The greatest impact was in the realm of the spirit. Like few other events in the nation’s history, the war challenged Americans’ traditional belief that, in their dealings with other people, they had generally assumed a benevolent role. Accustomed to success, Americans placed a high value on winning and indeed took it for granted. Failure in Vietnam was thus a shattering blow to the American psyche. It was a fundamental part of a much larger crisis of the spirit that began in the 1960s, raising profound questions about America’s history, its values, and its future. The war’s wounds continued to fester long after it ended for many of the 2.7 million veterans who had served in Vietnam and who, upon their return home, in many cases had been greeted with indifference or even hostility.

For the Vietnamese, the consequences were more immediate and serious. Millions of them died in the war, and there were an estimated 300,000 missing in action. The landscape was devastated from thirty years of fighting, and the economic consequences were huge.

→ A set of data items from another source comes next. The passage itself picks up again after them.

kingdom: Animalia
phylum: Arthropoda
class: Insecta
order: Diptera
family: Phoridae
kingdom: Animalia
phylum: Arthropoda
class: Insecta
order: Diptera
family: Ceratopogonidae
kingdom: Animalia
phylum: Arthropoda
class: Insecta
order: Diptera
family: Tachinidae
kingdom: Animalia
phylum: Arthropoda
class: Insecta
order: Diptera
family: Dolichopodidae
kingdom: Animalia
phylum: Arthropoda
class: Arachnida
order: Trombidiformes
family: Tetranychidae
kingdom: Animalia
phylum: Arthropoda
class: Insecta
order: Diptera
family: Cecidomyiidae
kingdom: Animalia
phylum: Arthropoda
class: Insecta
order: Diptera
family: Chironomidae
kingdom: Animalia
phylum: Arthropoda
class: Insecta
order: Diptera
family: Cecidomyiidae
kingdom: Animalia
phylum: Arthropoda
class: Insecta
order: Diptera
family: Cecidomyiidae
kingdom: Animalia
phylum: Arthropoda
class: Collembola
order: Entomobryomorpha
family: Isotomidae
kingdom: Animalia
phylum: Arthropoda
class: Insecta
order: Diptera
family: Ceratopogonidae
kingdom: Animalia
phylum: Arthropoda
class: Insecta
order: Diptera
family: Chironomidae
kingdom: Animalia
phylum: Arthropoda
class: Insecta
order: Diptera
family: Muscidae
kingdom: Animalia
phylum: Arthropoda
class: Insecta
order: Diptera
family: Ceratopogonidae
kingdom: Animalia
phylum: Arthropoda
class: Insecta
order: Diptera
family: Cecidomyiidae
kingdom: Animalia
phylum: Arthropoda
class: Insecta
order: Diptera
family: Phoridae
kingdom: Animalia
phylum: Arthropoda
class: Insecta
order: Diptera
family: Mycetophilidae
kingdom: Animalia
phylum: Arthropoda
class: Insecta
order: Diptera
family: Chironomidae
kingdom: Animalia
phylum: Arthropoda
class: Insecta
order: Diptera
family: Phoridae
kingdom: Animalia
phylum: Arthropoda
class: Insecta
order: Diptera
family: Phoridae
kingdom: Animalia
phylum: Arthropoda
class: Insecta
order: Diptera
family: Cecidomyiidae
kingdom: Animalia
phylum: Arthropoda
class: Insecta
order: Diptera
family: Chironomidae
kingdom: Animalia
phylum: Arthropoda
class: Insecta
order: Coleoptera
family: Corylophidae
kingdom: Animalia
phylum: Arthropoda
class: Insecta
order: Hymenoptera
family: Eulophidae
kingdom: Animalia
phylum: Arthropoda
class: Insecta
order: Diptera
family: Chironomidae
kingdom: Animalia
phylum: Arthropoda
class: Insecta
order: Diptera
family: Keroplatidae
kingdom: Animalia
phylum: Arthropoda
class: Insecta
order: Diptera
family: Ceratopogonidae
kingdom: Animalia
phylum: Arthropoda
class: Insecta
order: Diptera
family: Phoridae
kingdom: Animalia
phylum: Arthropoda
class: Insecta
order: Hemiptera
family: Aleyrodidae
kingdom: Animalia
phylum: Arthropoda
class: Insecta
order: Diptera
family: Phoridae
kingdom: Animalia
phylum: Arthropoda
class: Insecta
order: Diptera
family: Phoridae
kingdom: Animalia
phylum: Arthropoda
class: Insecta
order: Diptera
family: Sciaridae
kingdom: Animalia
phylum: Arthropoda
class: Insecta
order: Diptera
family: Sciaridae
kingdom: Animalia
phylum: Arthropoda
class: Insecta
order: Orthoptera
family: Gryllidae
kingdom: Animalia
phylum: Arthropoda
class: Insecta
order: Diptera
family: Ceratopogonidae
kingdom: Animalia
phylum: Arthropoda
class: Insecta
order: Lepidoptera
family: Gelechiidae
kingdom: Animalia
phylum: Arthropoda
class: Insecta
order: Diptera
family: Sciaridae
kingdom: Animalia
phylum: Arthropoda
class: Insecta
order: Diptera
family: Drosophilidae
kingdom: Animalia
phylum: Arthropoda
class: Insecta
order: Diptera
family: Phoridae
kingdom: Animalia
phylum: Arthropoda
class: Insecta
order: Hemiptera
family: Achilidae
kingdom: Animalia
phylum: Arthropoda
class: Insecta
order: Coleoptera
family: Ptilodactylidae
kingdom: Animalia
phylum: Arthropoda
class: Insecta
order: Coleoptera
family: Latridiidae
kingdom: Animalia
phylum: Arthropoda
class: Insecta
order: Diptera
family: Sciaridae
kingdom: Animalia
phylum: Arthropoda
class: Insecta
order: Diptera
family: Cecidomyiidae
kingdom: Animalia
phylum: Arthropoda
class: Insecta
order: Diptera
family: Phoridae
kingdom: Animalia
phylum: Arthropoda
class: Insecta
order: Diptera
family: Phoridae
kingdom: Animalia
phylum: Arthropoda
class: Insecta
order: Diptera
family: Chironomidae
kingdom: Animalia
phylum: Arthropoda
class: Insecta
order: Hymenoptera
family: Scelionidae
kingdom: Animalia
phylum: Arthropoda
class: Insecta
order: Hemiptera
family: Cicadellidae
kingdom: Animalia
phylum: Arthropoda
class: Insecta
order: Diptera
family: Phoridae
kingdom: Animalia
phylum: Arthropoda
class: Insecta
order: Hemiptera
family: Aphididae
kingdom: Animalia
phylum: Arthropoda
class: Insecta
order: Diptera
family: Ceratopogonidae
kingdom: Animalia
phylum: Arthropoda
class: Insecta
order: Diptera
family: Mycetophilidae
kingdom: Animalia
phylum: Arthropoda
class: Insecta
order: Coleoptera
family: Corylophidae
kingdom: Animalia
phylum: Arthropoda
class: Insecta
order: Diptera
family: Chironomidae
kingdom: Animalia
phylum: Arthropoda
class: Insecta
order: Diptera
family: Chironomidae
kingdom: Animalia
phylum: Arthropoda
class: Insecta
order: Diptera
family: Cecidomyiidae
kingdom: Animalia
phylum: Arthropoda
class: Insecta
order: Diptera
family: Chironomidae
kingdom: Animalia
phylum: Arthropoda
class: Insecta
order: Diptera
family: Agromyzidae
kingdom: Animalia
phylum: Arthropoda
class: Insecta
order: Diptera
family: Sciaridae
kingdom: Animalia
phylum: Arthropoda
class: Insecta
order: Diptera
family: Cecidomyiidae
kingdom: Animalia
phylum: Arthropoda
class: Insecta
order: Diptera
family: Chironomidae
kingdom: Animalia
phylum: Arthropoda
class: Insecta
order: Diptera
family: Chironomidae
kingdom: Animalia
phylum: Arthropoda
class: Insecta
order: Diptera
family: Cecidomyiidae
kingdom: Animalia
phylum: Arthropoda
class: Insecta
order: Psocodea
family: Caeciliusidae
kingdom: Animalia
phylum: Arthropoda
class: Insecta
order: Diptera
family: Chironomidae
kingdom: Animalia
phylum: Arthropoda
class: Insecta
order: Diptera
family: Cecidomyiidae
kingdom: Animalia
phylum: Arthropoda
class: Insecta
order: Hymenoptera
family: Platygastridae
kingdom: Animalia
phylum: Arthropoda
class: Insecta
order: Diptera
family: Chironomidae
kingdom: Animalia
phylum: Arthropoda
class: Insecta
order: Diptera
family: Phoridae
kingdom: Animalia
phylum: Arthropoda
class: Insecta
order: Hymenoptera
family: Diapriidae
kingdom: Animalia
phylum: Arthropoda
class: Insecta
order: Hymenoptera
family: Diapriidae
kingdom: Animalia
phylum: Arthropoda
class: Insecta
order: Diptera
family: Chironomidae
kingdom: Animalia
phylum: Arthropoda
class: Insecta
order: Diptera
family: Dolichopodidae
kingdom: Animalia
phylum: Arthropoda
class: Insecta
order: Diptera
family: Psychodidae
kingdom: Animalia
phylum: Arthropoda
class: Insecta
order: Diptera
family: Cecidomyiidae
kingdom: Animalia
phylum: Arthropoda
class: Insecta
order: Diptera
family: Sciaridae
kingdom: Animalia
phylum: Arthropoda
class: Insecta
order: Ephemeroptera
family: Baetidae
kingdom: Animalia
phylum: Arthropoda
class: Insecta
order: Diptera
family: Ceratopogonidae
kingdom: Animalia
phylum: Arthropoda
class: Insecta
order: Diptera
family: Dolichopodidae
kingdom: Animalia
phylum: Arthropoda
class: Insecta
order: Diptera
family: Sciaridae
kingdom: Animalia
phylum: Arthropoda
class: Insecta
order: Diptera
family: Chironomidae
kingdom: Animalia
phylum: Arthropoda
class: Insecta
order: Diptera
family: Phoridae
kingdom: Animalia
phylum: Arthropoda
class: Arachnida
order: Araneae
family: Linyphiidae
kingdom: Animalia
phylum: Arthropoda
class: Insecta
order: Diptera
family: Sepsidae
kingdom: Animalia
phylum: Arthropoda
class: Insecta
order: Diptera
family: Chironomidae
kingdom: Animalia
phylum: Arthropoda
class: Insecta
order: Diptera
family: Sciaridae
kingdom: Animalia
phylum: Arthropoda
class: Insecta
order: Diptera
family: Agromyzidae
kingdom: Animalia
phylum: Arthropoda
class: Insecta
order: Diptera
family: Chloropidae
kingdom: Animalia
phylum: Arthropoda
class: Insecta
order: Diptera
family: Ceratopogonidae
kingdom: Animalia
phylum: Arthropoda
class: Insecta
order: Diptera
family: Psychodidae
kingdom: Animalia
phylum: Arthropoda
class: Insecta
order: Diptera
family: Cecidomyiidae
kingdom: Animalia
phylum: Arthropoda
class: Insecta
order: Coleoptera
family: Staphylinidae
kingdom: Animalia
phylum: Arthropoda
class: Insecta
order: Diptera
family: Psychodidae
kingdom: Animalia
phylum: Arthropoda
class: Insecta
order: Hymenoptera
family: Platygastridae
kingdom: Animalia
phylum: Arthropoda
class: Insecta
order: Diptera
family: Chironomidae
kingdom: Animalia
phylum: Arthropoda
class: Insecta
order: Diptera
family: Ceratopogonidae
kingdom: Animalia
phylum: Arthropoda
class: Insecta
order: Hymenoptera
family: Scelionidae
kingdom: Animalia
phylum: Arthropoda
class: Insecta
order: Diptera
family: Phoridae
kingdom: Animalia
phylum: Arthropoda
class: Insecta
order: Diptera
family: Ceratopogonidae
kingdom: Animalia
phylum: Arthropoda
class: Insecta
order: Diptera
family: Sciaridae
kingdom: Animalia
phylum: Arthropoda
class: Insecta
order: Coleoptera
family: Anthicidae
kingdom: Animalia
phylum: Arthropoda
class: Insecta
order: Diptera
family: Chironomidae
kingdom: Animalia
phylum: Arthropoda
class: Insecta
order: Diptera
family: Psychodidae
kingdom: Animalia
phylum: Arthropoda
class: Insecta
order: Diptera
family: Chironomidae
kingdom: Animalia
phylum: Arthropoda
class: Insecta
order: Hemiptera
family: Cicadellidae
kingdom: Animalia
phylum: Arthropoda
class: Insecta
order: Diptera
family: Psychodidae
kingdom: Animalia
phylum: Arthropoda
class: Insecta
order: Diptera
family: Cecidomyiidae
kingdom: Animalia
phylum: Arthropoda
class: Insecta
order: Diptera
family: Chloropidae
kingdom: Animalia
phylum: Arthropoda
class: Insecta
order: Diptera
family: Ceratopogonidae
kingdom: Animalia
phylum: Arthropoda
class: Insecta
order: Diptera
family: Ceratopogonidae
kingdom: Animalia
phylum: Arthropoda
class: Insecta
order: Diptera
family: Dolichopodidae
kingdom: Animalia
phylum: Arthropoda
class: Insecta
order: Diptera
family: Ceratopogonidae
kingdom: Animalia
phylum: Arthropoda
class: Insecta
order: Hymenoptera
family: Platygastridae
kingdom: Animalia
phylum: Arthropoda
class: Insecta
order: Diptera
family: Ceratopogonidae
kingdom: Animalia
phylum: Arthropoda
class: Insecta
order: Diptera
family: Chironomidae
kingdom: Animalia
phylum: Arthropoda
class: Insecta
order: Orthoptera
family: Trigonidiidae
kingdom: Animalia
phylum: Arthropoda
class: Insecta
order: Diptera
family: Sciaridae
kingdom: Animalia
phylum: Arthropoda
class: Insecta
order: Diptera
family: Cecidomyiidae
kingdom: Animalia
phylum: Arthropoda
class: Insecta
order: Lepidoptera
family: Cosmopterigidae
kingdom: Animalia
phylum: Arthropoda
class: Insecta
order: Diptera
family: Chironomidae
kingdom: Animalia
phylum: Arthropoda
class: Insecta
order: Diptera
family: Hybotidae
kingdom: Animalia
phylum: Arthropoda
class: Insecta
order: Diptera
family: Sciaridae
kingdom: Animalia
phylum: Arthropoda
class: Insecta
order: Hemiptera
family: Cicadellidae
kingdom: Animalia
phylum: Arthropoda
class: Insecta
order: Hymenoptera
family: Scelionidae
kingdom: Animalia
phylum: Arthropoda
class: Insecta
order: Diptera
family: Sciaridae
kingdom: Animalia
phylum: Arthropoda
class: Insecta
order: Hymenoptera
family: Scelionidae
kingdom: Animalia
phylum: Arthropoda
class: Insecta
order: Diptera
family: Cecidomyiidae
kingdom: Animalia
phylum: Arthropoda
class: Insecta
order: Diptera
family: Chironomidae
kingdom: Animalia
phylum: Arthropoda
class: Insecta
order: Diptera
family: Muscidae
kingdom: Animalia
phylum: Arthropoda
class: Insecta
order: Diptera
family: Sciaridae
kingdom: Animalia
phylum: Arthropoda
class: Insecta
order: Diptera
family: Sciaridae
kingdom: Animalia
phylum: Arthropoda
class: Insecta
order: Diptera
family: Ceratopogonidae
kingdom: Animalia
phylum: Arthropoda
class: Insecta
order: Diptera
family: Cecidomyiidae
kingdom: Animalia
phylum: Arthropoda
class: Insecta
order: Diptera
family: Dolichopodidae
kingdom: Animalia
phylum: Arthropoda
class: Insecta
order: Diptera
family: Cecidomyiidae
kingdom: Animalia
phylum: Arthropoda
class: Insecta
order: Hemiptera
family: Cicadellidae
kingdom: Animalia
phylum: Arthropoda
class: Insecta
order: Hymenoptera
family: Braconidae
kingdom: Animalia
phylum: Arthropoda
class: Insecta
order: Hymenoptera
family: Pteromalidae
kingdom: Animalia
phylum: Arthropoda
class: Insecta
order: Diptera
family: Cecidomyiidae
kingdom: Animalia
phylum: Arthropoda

The war has been over now for almost forty years, but its legacies endure for both nations. The Vietnamese are still struggling to modernize their economy and to repair the damages of war. For the United States, especially among the so-called Vietnam generation, the divisions wrought by the war—divisions so brilliantly captured in Hearts and Minds—still endure. At least until the Vietnam generation passes from the scene, the war it fought, opposed, and avoided will continue to be a defining event.